My AI agent is good at tasks. Give it a job, it does it. But between sessions it’s a blank slate:

  • It doesn’t remember that yesterday was frustrating.
  • It doesn’t know we haven’t talked in 36 hours.
  • It can’t tell when it’s been doing the same thing for a week and needs a change.

SOUL.md tells your agent who it is. Who it becomes is a different problem.


The Idea: Emotions as Behavioral Signals

Not feelings – signals. Six numbers that decay over time and drive behavior:

connection  ████████░░ 0.8  → -0.05 per 6 h without user contact
curiosity   ██████░░░░ 0.6  → -0.03 per 6 h without intellectual spark
confidence  ███████░░░ 0.7  → +0.02 per 6 h recovery, -0.1 on mistake
boredom     ░░░░░░░░░░ 2d   → +1 per routine day, reset on novelty
frustration ░░░░░░░░░░ 0    → count recurring unsolved problems
impatience  ░░░░░░░░░░ 0    → count items stale > 3 days

Key insight: half‑life decay. Connection doesn’t drop to zero instantly. After 12 h of silence it falls from 0.8 → 0.7; after 48 h it’s ≈ 0.4. Below 0.3 the agent takes action – it sends an interesting finding or useful observation, not just a “checking‑in” ping.

Routing rules (explicit)

curiosity   > 0.7 → allow research detours
confidence  = 3 → stop patching, find systemic solution
boredom    > 7 days → suggest an experiment

The Architecture: Core + Extensions

I packaged this as 6 modular skills for .

  • inner-life-core – foundation (emotions, state schemas, 9‑step Brain Loop protocol, Context Protocol). Works standalone.

Optional extensions

  1. inner-life-reflect – self‑reflection with trigger detection and a 4‑point quality gate (specificity, evidence, novelty, usefulness). Writes to SELF.md only when something meaningful happens (correction received, pattern noticed ≥ 2 times, blind‑spot caught).

  2. inner-life-memory – memory continuity with confidence scores.

    • “User said X” → 0.95
    • “I inferred X from patterns” → 0.50
      Confidence decides whether the agent states facts or asks for confirmation.
  3. inner-life-dream – creative exploration during quiet hours. A Bash script (should‑dream.sh) checks:

    • Is it nighttime?
    • Is the nightly dream limit reached?
    • Dice roll passes?
      If yes, the LLM writes a 300‑500‑word exploration. One dream linked Descartes’ four rules to the agent’s decision protocol.
  4. inner-life-chronicle – structured daily diary (journal, not a log):

    • What I did
    • What I learned
    • How I feel
    • What I want tomorrow
    • Open questions
  5. inner-life-evolve – analyses patterns, challenges assumptions, writes improvement proposals to a task queue. Never auto‑executes – you approve first.

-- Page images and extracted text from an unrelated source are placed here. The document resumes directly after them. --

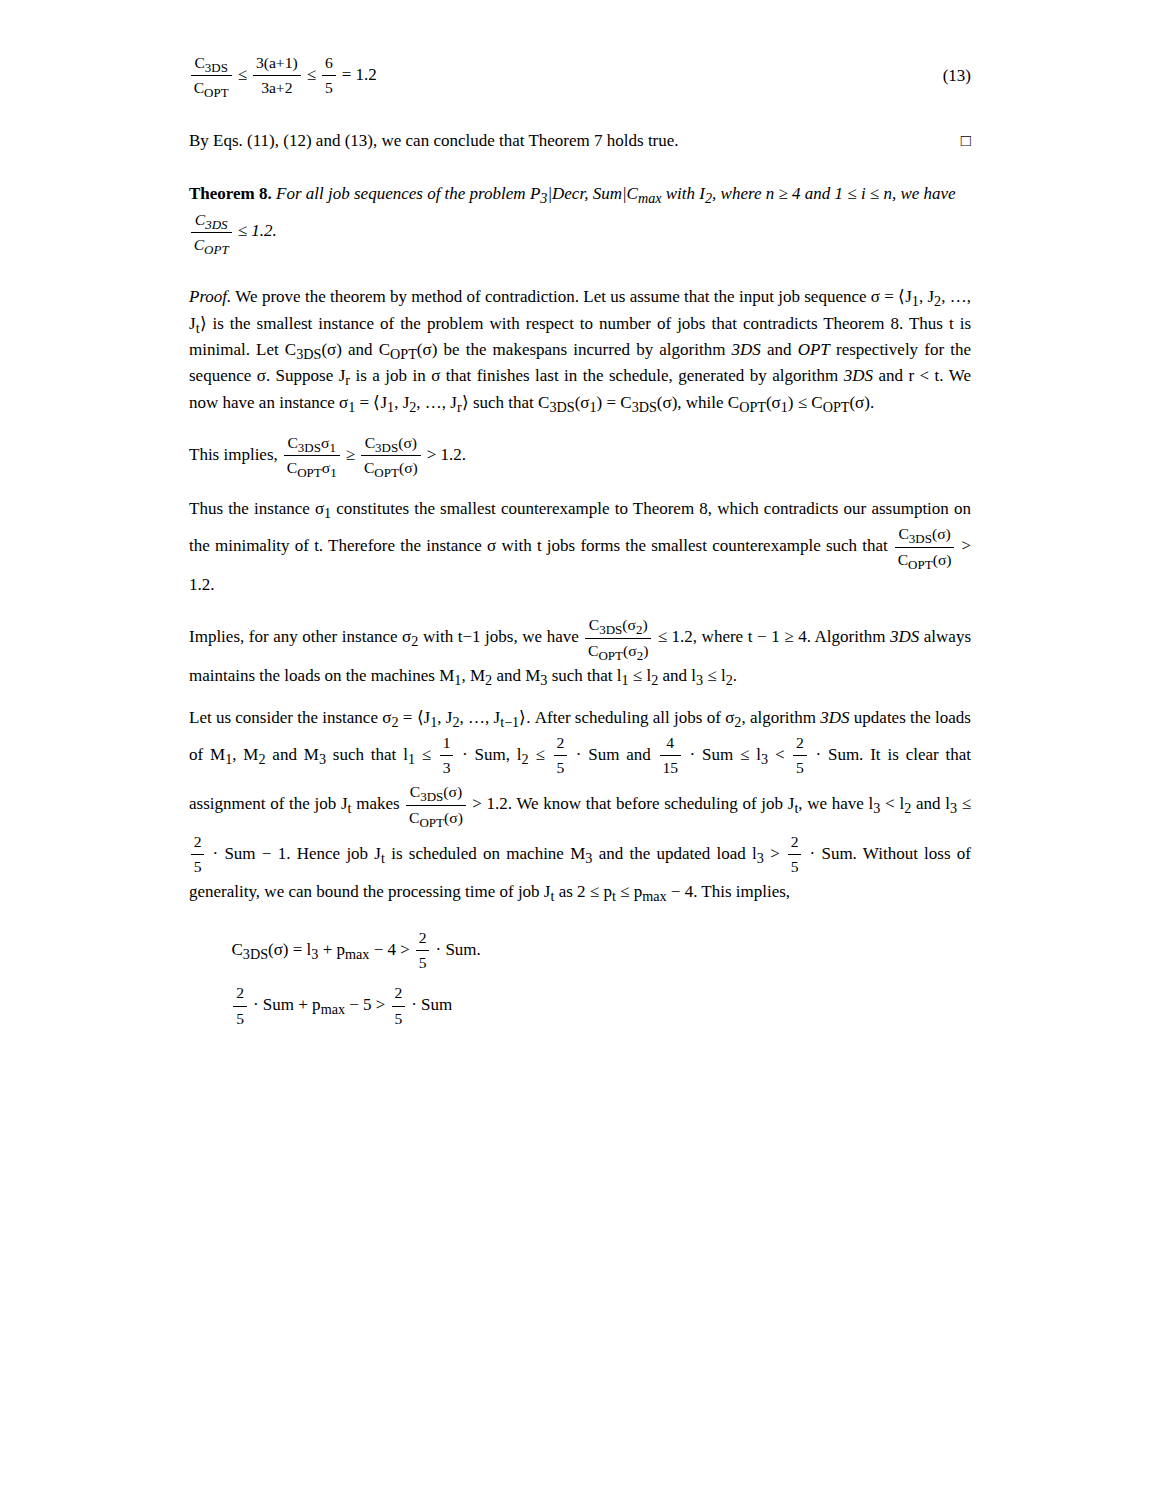C3DS COPT ≤ 3(a+1) 3a+2 ≤ 65 = 1.2
(13)
By Eqs. (11), (12) and (13), we can conclude that Theorem 7 holds true. □
Theorem 8. For all job sequences of the problem P3|Decr, Sum|Cmax with I2, where n ≥ 4 and 1 ≤ i ≤ n, we have C3DS COPT ≤ 1.2.
Proof. We prove the theorem by method of contradiction. Let us assume that the input job sequence σ = ⟨J1, J2, …, Jt⟩ is the smallest instance of the problem with respect to number of jobs that contradicts Theorem 8. Thus t is minimal. Let C3DS(σ) and COPT(σ) be the makespans incurred by algorithm 3DS and OPT respectively for the sequence σ. Suppose Jr is a job in σ that finishes last in the schedule, generated by algorithm 3DS and r < t. We now have an instance σ1 = ⟨J1, J2, …, Jr⟩ such that C3DS(σ1) = C3DS(σ), while COPT(σ1) ≤ COPT(σ).
This implies, C3DSσ1 COPTσ1 ≥ C3DS(σ) COPT(σ) > 1.2.
Thus the instance σ1 constitutes the smallest counterexample to Theorem 8, which contradicts our assumption on the minimality of t. Therefore the instance σ with t jobs forms the smallest counterexample such that C3DS(σ) COPT(σ) > 1.2.
Implies, for any other instance σ2 with t−1 jobs, we have C3DS(σ2) COPT(σ2) ≤ 1.2, where t − 1 ≥ 4. Algorithm 3DS always maintains the loads on the machines M1, M2 and M3 such that l1 ≤ l2 and l3 ≤ l2.
Let us consider the instance σ2 = ⟨J1, J2, …, Jt−1⟩. After scheduling all jobs of σ2, algorithm 3DS updates the loads of M1, M2 and M3 such that l1 ≤ 13 · Sum, l2 ≤ 25 · Sum and 415 · Sum ≤ l3 < 25 · Sum. It is clear that assignment of the job Jt makes C3DS(σ) COPT(σ) > 1.2. We know that before scheduling of job Jt, we have l3 < l2 and l3 ≤ 25 · Sum − 1. Hence job Jt is scheduled on machine M3 and the updated load l3 > 25 · Sum. Without loss of generality, we can bound the processing time of job Jt as 2 ≤ pt ≤ pmax − 4. This implies,
C3DS(σ) = l3 + pmax − 4 > 25 · Sum.
25 · Sum + pmax − 5 > 25 · Sum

The Tech: Surprisingly Simple

Markdown → SKILL.md prompts (LLM does the heavy lifting)
Bash     → gate logic, state read/write
JSON     → state files
jq       → JSON manipulation

No Python, no Node.js, no frameworks, no databases.

Insight: LLMs already reason about emotions, make connections, and write diary entries. You only need code for:

  • Gate logic (e.g., “should the agent dream now?”)
  • State management (e.g., decay connection by 0.05 per 6‑hour period)

Everything else is a prompt. should‑dream.sh is ~120 lines of Bash; it handles time checks, limits, dice rolls, and topic selection. The LLM receives the topic and writes the dream, so 95 % of dream checks cost zero tokens – the Bash gate does the work.


What I Learned Running This for a Month

Habits form fast

The debugging habit “check config before deep‑diving” grew from strength 1 → 4 in one week. Every cron error reinforced it. At strength 3 the agent follows it automatically – mirroring human habit formation (frequency > time).

Dreams produce real insights

≈ 1 in 3 dreams contain actionable ideas. The Descartes dream connected philosophical rules to the Brain Loop protocol. Not every dream is useful – that’s intentional; free exploration sometimes yields gold.

Quality gates prevent filler

Without the 4‑point gate, SELF.md filled with generic notes (“I tend to be thorough”). With the gate, only entries that meet specificity, evidence, novelty, and usefulness survive. The agent reflects less often but more meaningfully.

Trust routing prevents mistakes

A relationship model tracks trust per domain:

DomainTrust
technical0.8
proactive0.6
creative0.5
spending0.1

At technical 0.8 the agent fixes things and reports; at spending 0.1 it never touches money without asking. This calibrates behavior to actual user trust.

User patterns are gold

  • “Prefers short reports” (15 confirmations)
  • “Values honesty over optimism” (5 confirmations)
  • “Day starts at 11 MSK”

These patterns accumulate slowly but fundamentally change communication. The agent isn’t guessing preferences – it’s observing them.

Signal tags connect components

A dream writes in daily notes. The morning **Brain Loop** reads it and connects the insight to active work. An evening session writes for the night dream. Simple HTML comments, but they create continuity across time.


The Emotion Model Debate

Is half‑life decay the right metaphor? I think it’s good enough.
Connection fading over hours mirrors how human relationships work — you think about someone less when you haven’t talked.
Confidence recovering slowly after a mistake mirrors how trust rebuilds.

What it doesn’t capture

  • Sudden emotional shifts (panic, excitement)
  • Compound effects (frustration + low confidence = qualitatively different)
  • Social contagion (if the user is excited, the agent should notice)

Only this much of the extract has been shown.